Los sucesivos vaivenes en los mercados energéticos, atravesados casi siempre por circunstancias geopolíticas, han hecho que los países amplíen sus vías de aprovisionamiento de energía. Así, el gas que consumen las industrias vascas llega, como en el conjunto del Estado, de países como Argelia -a través de gasoducto-, pero desde el año pasado también desde Estados Unidos, que está exportando grandes volúmenes de GNL (Gas Natural Licuado) por barco, y también Noruega, Qatar o Guinea Ecuatorial.

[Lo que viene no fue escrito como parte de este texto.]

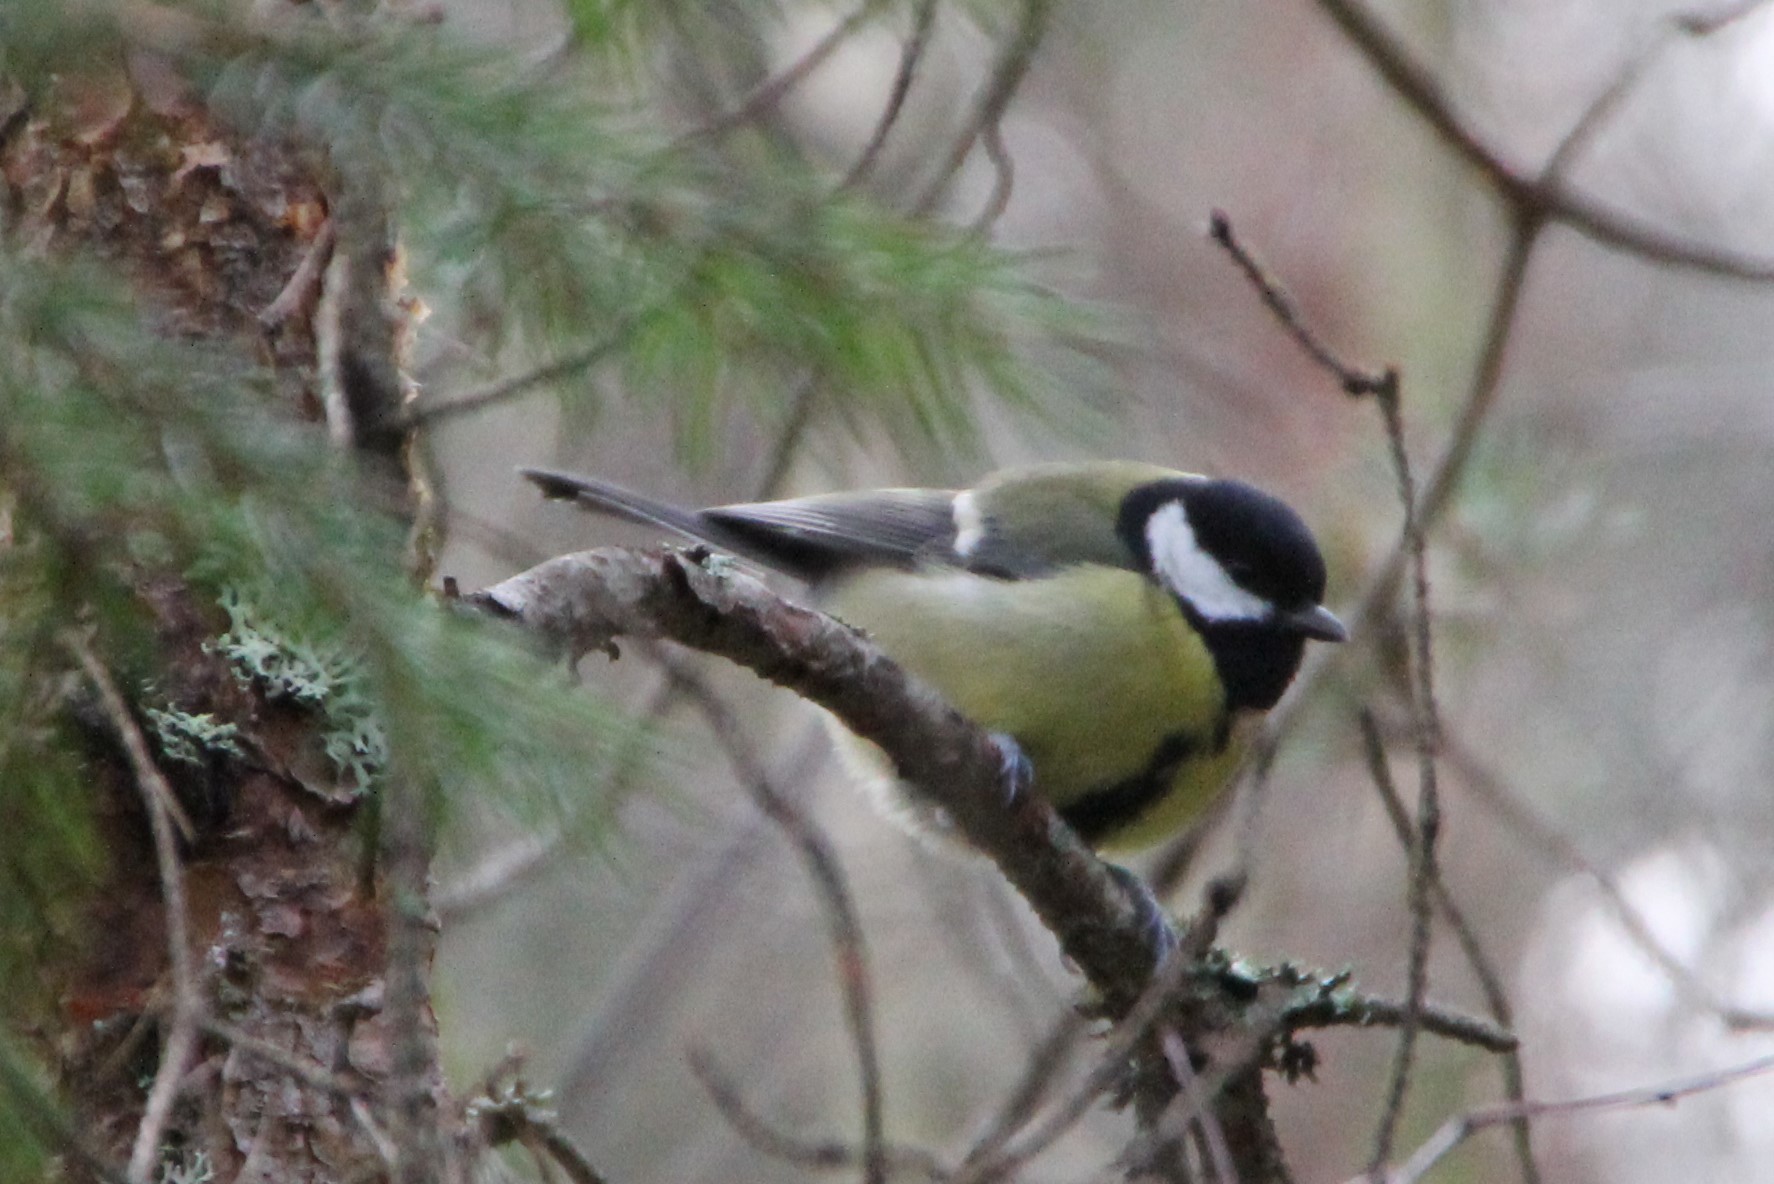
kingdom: Animalia
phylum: Chordata
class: Aves
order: Passeriformes
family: Paridae
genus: Parus
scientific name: Parus major
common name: Great tit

Y, en el caso del petróleo, el suministro ha procedido procede de países como el propio Estados Unidos, México, Venezuela y Nigeria, pero también de Kuwait, Arabia Saudí e Irak. Es decir, que Irán no está entre los principales proveedores de energía. Pero lo que condiciona los aumentos de los precios energéticos es que “estamos insertos en un mercado integrado”, subraya el docente de Deusto Business School. “La crisis del petróleo de 1973 fue devastadora para Occidente, que consumía casi todo su petróleo de Oriente Medio. A partir de ahí los países europeos se vieron obligados a diversificar sus importaciones”, indica.

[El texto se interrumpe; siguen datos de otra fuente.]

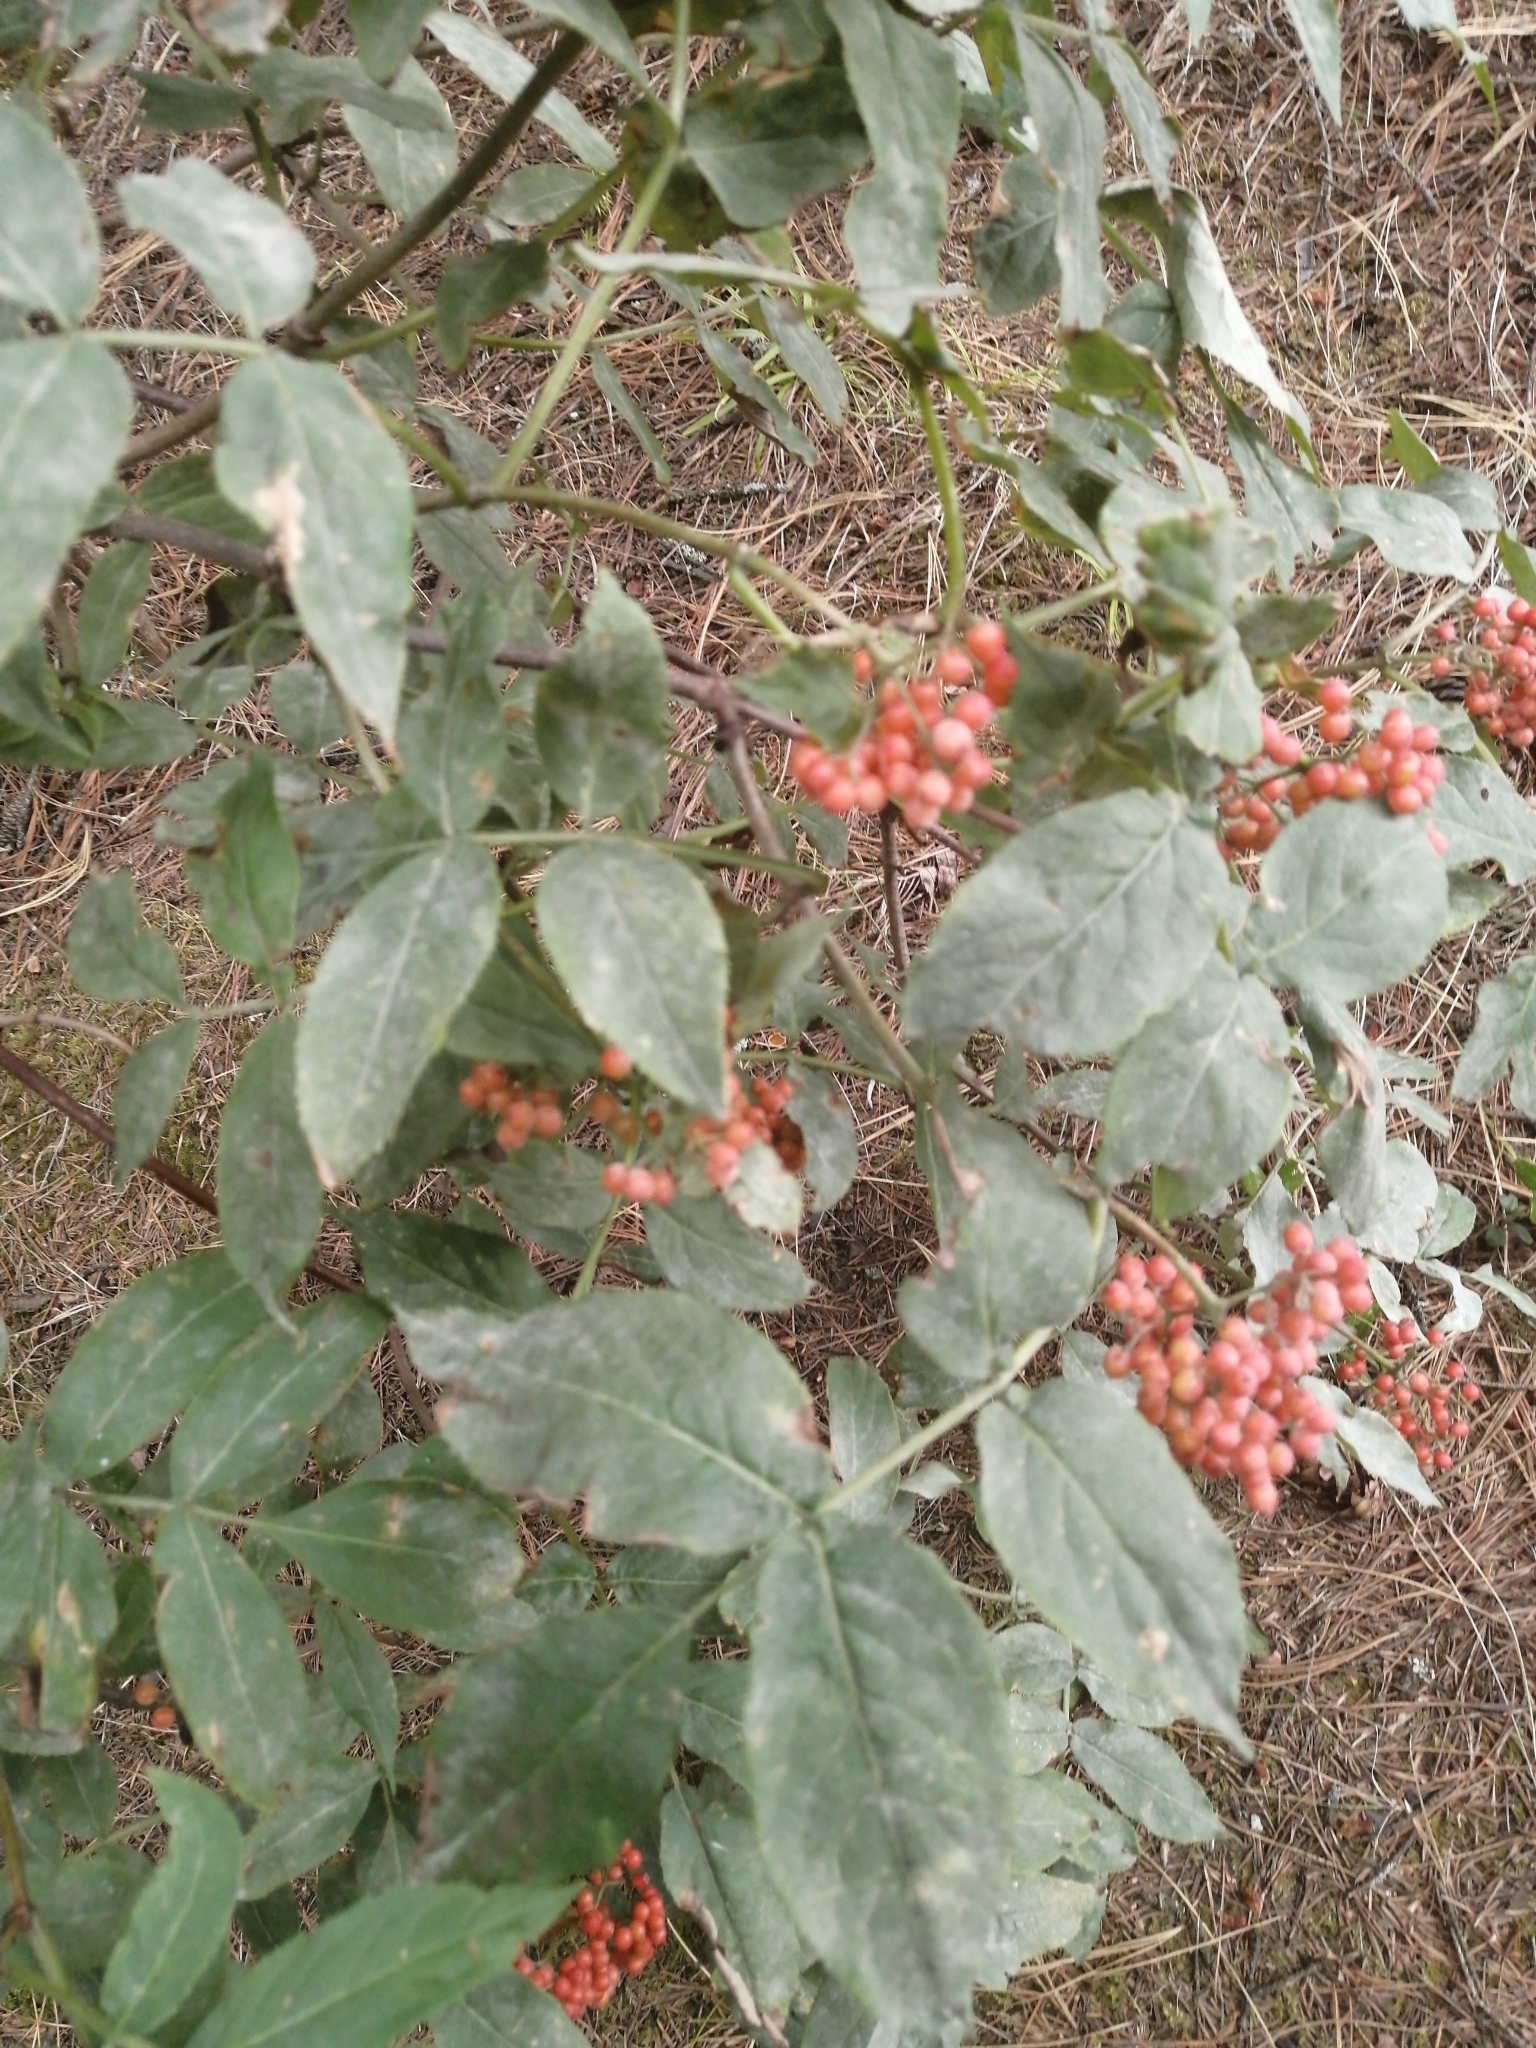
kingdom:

Pero las negociaciones para la compra de energía no son bilaterales, sino que el precio se configura a través de un mercado interdependiente, en el que los precios vienen fijados a nivel mundial y no regional. “Si un país vende más caro su gas, es porque ahora el mercado se lo paga también más caro”, apunta Cermelli. Además, en el caso español, el hecho de tener un sistema de carácter marginalista hace que la útima tecnología que se incorpora a la generación eléctrica -en muchas ocasiones el gas, al alza- hace que el precio final de la factura sea más caro. En este sentido, las recientes decisiones del Gobierno central de suspender de manera temporal el impuesto a la generación eléctrica -que era del 7%- y la bajada de algunos peajes a la gran industria pueden ayudar a contener los desembolsos. “Hemos aprendido las lecciones de la guerra de Ucrania y contamos con una mayor seguridad energética. Si de anteriores crisis se salió potenciando la innovación, ahora puede ocurrir lo mismo”, concluye el profesor de Deusto Business School.